> [Task requirements]: Your answer must be an exact transcription of every record.

:: Data shown ::

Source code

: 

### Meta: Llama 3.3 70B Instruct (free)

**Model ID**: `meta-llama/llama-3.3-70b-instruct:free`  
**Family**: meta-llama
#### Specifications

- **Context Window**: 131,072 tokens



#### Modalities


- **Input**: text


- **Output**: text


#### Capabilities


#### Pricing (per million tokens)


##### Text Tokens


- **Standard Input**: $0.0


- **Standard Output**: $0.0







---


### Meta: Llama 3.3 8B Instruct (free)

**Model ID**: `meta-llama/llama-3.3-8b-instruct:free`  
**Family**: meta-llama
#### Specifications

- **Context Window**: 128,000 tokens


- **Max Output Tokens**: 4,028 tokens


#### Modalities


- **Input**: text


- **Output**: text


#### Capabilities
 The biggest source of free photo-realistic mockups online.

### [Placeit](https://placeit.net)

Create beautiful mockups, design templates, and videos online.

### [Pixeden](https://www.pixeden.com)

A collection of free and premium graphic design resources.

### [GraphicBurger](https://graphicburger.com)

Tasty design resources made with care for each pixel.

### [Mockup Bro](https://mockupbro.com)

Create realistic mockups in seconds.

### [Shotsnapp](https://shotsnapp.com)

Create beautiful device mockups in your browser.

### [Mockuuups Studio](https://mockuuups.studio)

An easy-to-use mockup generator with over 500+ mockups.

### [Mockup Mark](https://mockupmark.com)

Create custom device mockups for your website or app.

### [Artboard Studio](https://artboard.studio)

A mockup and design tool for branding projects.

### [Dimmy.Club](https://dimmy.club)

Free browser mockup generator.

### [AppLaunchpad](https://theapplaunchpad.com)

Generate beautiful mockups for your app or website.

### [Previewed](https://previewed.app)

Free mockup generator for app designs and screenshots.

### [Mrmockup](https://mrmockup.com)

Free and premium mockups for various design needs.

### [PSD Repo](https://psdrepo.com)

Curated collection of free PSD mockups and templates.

:::

> [Response to the task]:
Source code

: 

### Meta: Llama 3.3 70B Instruct (free)

**Model ID**: `meta-llama/llama-3.3-70b-instruct:free`  
**Family**: meta-llama
#### Specifications

- **Context Window**: 131,072 tokens



#### Modalities


- **Input**: text


- **Output**: text


#### Capabilities


#### Pricing (per million tokens)


##### Text Tokens


- **Standard Input**: $0.0


- **Standard Output**: $0.0







---


### Meta: Llama 3.3 8B Instruct (free)

**Model ID**: `meta-llama/llama-3.3-8b-instruct:free`  
**Family**: meta-llama
#### Specifications

- **Context Window**: 128,000 tokens


- **Max Output Tokens**: 4,028 tokens


#### Modalities


- **Input**: text


- **Output**: text


#### Capabilities
 The biggest source of free photo-realistic mockups online.

### [Placeit](https://placeit.net)

Create beautiful mockups, design templates, and videos online.

### [Pixeden](https://www.pixeden.com)

A collection of free and premium graphic design resources.

### [GraphicBurger](https://graphicburger.com)

Tasty design resources made with care for each pixel.

### [Mockup Bro](https://mockupbro.com)

Create realistic mockups in seconds.

### [Shotsnapp](https://shotsnapp.com)

Create beautiful device mockups in your browser.

### [Mockuuups Studio](https://mockuuups.studio)

An easy-to-use mockup generator with over 500+ mockups.

### [Mockup Mark](https://mockupmark.com)

Create custom device mockups for your website or app.

### [Artboard Studio](https://artboard.studio)

A mockup and design tool for branding projects.

### [Dimmy.Club](https://dimmy.club)

Free browser mockup generator.

### [AppLaunchpad](https://theapplaunchpad.com)

Generate beautiful mockups for your app or website.

### [Previewed](https://previewed.app)

Free mockup generator for app designs and screenshots.

### [Mrmockup](https://mrmockup.com)

Free and premium mockups for various design needs.

### [PSD Repo](https://psdrepo.com)

Curated collection of free PSD mockups and templates.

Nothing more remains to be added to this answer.